We had a lovely day on Sunday, working hard in the garden and watching any planes that happened to fly overhead from the local air show.  (This included the wonderful Vulcan, which S used to fly.  Quite a sight, albeit at a distance, and a nostalgic one as it will fly no more after this year.)  The weather started off overcast but cleared to a cloudless blue sky - and it was warm!  And it turned out to be one of those days that goes on much longer than seems possible and enables us to achieve so much.

I don't think I've mentioned that I'm from mining stock.  Well, it must be in my genes because look at the path that I am making by the shed.  With no idea if this is actually how you make a path.  But it's going to be crazy paved with the remnants of the Church wall.  And it leads down the side of the shed to the compost bins, which are now behind it.

I've lined it up quite well with the back door, I think you'll agree.

And I also managed to flatten out the embryo vegetable garden too.  It's starting to look like I imagine it to be.

We had peas and potatoes from the garden for dinner, grown in the raised beds.  Served with Greek salad and lamb cutlets, they were delicious.  Then fresh berries (red currants, blueberries, raspberries and cherries - all from Waitrose!) for dessert with thick double cream.  Yum!

But before dinner, S strimmed the meadow and we made hay while the sun shone.  The garden looks so different without it, much bigger somehow.  Oh, and he took out the gooseberry bush too.  Nothing is safe when S gets a cutting implement in his hands.  It's a good job that I'm so good natured.  And that I kept the dog well out of the way.

And then I watered the plants.  No idea what these are as my mum ordered them from somewhere or other but they are the most fantastic colours and seem to just flower and flower.  One to note for next year.

And here's Sprocket posing by the chimney pots full of begonias.  These were courtesy of my mum again.  I'm more of a cottage garden type.  Begonias are a bit too municipal park for me.

And a pot full of geraniums with the daffodils that we had scenting the house in the spring and reminding us that there is life after winter lurking beneath them.

The hostas are doing well this year.  Here they are, grouped around the bird bath and just starting to flower.

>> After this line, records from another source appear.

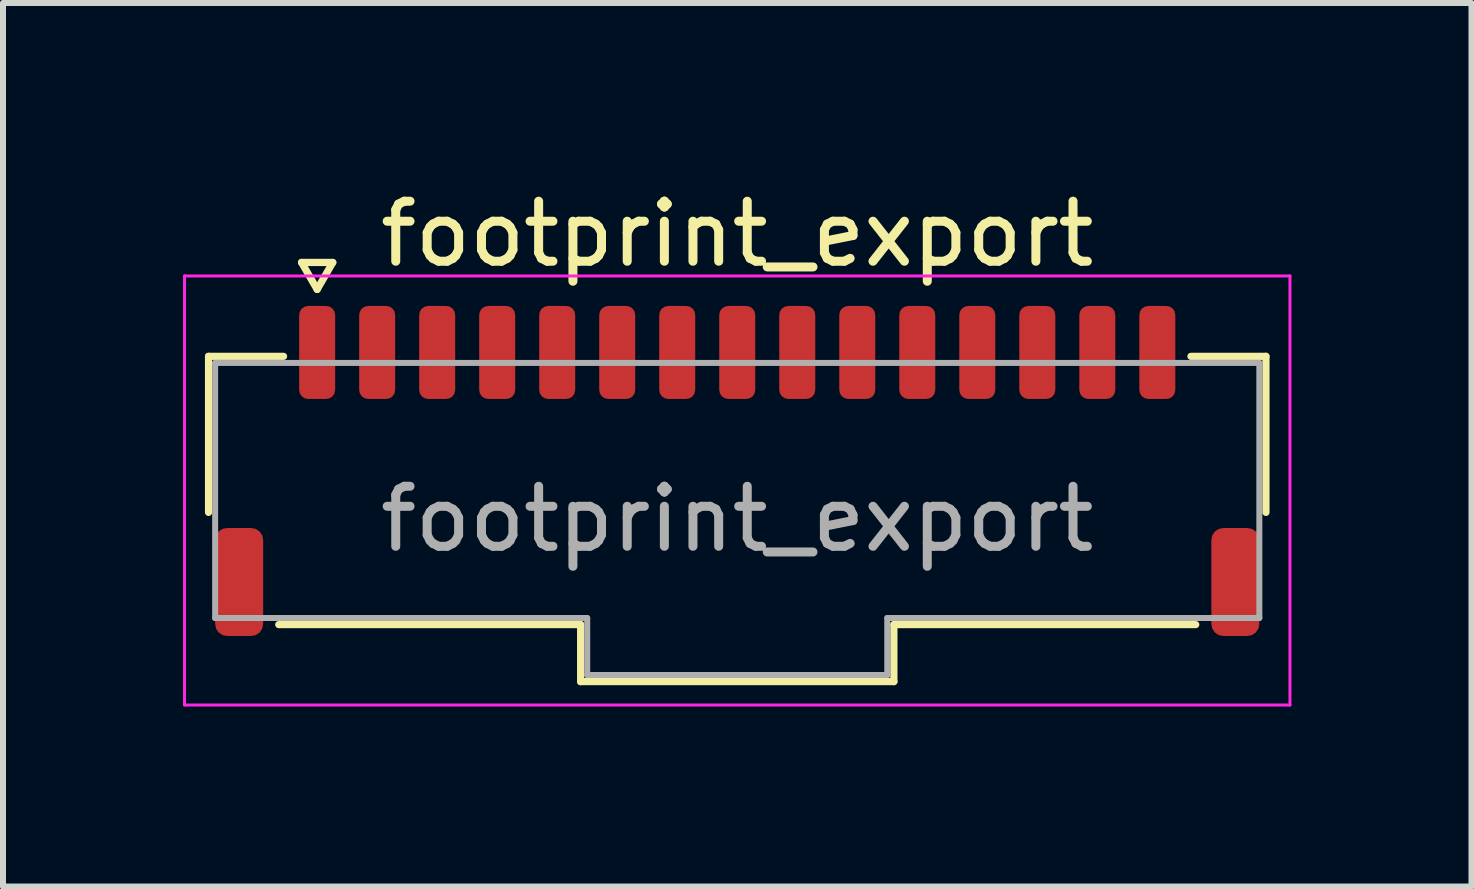
<source format=kicad_pcb>
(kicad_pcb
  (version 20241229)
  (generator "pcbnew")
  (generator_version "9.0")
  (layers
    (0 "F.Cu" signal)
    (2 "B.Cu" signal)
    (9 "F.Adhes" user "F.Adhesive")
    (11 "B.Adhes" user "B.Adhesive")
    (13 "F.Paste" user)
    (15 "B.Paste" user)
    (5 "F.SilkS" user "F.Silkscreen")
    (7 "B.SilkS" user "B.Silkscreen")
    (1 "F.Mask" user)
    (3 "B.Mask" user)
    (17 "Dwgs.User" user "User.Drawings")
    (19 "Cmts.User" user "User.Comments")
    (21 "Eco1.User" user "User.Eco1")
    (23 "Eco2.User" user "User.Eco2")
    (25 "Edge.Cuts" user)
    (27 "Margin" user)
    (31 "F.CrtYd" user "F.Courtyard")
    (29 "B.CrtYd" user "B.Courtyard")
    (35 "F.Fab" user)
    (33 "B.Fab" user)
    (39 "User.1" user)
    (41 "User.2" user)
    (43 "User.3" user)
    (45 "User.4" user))
  (footprint "footprint_export"
    (layer "F.Cu")
    (at 9.235 5.598)
    (property "Reference" "footprint_export" (at 0 -4.75 0) (layer "F.SilkS") (effects (font (size 1 1) (thickness 0.15))))
    (attr smd)
    (fp_line (start -8.81 -2.71) (end -7.56 -2.71) (stroke (width 0.12) (type solid)) (layer "F.SilkS"))
    (fp_line (start -8.81 -0.11) (end -8.81 -2.71) (stroke (width 0.12) (type solid)) (layer "F.SilkS"))
    (fp_line (start -7.26 -4.275) (end -7 -3.825) (stroke (width 0.12) (type solid)) (layer "F.SilkS"))
    (fp_line (start -7 -3.825) (end -6.74 -4.275) (stroke (width 0.12) (type solid)) (layer "F.SilkS"))
    (fp_line (start -6.74 -4.275) (end -7.26 -4.275) (stroke (width 0.12) (type solid)) (layer "F.SilkS"))
    (fp_line (start -2.61 1.76) (end -7.64 1.76) (stroke (width 0.12) (type solid)) (layer "F.SilkS"))
    (fp_line (start -2.61 2.71) (end -2.61 1.76) (stroke (width 0.12) (type solid)) (layer "F.SilkS"))
    (fp_line (start 2.61 1.76) (end 2.61 2.71) (stroke (width 0.12) (type solid)) (layer "F.SilkS"))
    (fp_line (start 2.61 2.71) (end -2.61 2.71) (stroke (width 0.12) (type solid)) (layer "F.SilkS"))
    (fp_line (start 7.56 -2.71) (end 8.81 -2.71) (stroke (width 0.12) (type solid)) (layer "F.SilkS"))
    (fp_line (start 7.64 1.76) (end 2.61 1.76) (stroke (width 0.12) (type solid)) (layer "F.SilkS"))
    (fp_line (start 8.81 -2.71) (end 8.81 -0.11) (stroke (width 0.12) (type solid)) (layer "F.SilkS"))
    (fp_line (start -9.21 -4.05) (end -9.21 3.1) (stroke (width 0.05) (type solid)) (layer "F.CrtYd"))
    (fp_line (start -9.21 3.1) (end 9.21 3.1) (stroke (width 0.05) (type solid)) (layer "F.CrtYd"))
    (fp_line (start 9.21 -4.05) (end -9.21 -4.05) (stroke (width 0.05) (type solid)) (layer "F.CrtYd"))
    (fp_line (start 9.21 3.1) (end 9.21 -4.05) (stroke (width 0.05) (type solid)) (layer "F.CrtYd"))
    (fp_line (start -8.7 -2.6) (end 8.7 -2.6) (stroke (width 0.1) (type solid)) (layer "F.Fab"))
    (fp_line (start -8.7 1.65) (end -8.7 -2.6) (stroke (width 0.1) (type solid)) (layer "F.Fab"))
    (fp_line (start -2.5 1.65) (end -8.7 1.65) (stroke (width 0.1) (type solid)) (layer "F.Fab"))
    (fp_line (start -2.5 2.6) (end -2.5 1.65) (stroke (width 0.1) (type solid)) (layer "F.Fab"))
    (fp_line (start 2.5 1.65) (end 2.5 2.6) (stroke (width 0.1) (type solid)) (layer "F.Fab"))
    (fp_line (start 2.5 2.6) (end -2.5 2.6) (stroke (width 0.1) (type solid)) (layer "F.Fab"))
    (fp_line (start 8.7 -2.6) (end 8.7 1.65) (stroke (width 0.1) (type solid)) (layer "F.Fab"))
    (fp_line (start 8.7 1.65) (end 2.5 1.65) (stroke (width 0.1) (type solid)) (layer "F.Fab"))
    (fp_text user "${REFERENCE}" (at 0 0 0) (layer "F.Fab") (effects (font (size 1 1) (thickness 0.15))))
    (pad "1" smd roundrect (at -7 -2.775) (size 0.6 1.55) (layers "F.Cu" "F.Mask" "F.Paste") (roundrect_rratio 0.25))
    (pad "2" smd roundrect (at -6 -2.775) (size 0.6 1.55) (layers "F.Cu" "F.Mask" "F.Paste") (roundrect_rratio 0.25))
    (pad "3" smd roundrect (at -5 -2.775) (size 0.6 1.55) (layers "F.Cu" "F.Mask" "F.Paste") (roundrect_rratio 0.25))
    (pad "4" smd roundrect (at -4 -2.775) (size 0.6 1.55) (layers "F.Cu" "F.Mask" "F.Paste") (roundrect_rratio 0.25))
    (pad "5" smd roundrect (at -3 -2.775) (size 0.6 1.55) (layers "F.Cu" "F.Mask" "F.Paste") (roundrect_rratio 0.25))
    (pad "6" smd roundrect (at -2 -2.775) (size 0.6 1.55) (layers "F.Cu" "F.Mask" "F.Paste") (roundrect_rratio 0.25))
    (pad "7" smd roundrect (at -1 -2.775) (size 0.6 1.55) (layers "F.Cu" "F.Mask" "F.Paste") (roundrect_rratio 0.25))
    (pad "8" smd roundrect (at 0 -2.775) (size 0.6 1.55) (layers "F.Cu" "F.Mask" "F.Paste") (roundrect_rratio 0.25))
    (pad "9" smd roundrect (at 1 -2.775) (size 0.6 1.55) (layers "F.Cu" "F.Mask" "F.Paste") (roundrect_rratio 0.25))
    (pad "10" smd roundrect (at 2 -2.775) (size 0.6 1.55) (layers "F.Cu" "F.Mask" "F.Paste") (roundrect_rratio 0.25))
    (pad "11" smd roundrect (at 3 -2.775) (size 0.6 1.55) (layers "F.Cu" "F.Mask" "F.Paste") (roundrect_rratio 0.25))
    (pad "12" smd roundrect (at 4 -2.775) (size 0.6 1.55) (layers "F.Cu" "F.Mask" "F.Paste") (roundrect_rratio 0.25))
    (pad "13" smd roundrect (at 5 -2.775) (size 0.6 1.55) (layers "F.Cu" "F.Mask" "F.Paste") (roundrect_rratio 0.25))
    (pad "14" smd roundrect (at 6 -2.775) (size 0.6 1.55) (layers "F.Cu" "F.Mask" "F.Paste") (roundrect_rratio 0.25))
    (pad "15" smd roundrect (at 7 -2.775) (size 0.6 1.55) (layers "F.Cu" "F.Mask" "F.Paste") (roundrect_rratio 0.25))
    (pad "MP" smd roundrect (at -8.3 1.05) (size 0.8 1.8) (layers "F.Cu" "F.Mask" "F.Paste") (roundrect_rratio 0.25))
    (pad "MP" smd roundrect (at 8.3 1.05) (size 0.8 1.8) (layers "F.Cu" "F.Mask" "F.Paste") (roundrect_rratio 0.25)))
  (gr_rect
    (start -3 -3)
    (end 21.47 11.723)
    (stroke (width 0.1) (type default))
    (fill no)
    (layer "Edge.Cuts")))
</source>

And, following that little interlude, admiring the plants, that wasn't all.  S is nearly finished on his study window.  It's been a learning curve and has taken some time but he has now mended it and draught proofed it, which is not as easy as it sounds, involving using a big machine to cut a groove to stick the draught proofing stuff in.  And he undercoated the window sill.  It will be interesting to see what difference this makes to his study, which is usually freezing cold.

And we had a poor yew tree, sitting forlornly by the door to the Rector's study, waiting to join the five others in the 'formal garden' (which is actually a pile of rubble with five yew trees and four pear trees planted amongst it).  But the remains of the sycamore that we had to cut down following the fallen wall (how that keeps cropping up) were in the way.  So we spent some time removing them - oh, and I forgot to say that we started the day by  removing the massive root that was blocking the perfection of my path to the compost bins, as pictured at the start of this rambling rubbish.

And here is a foxglove in the gin terrace garden, which took my fancy.  But I have aimed the camera carefully as the rest of this garden is a mess again. But next year it will be a lovely lemon and lime garden.  (A lemon and lime garden next to the gin terrace - wonderfully romantic or simply pretentious nonsense?  Answers on a postcard please.)

And then this evening after working hard all day and following my workout with my personal trainer, aka Sprocket, my mole-like tendencies came to the fore again and I started work on my next path.  There's no stopping me now.  I will be burrowing throughout the garden from now on.  It's those genes.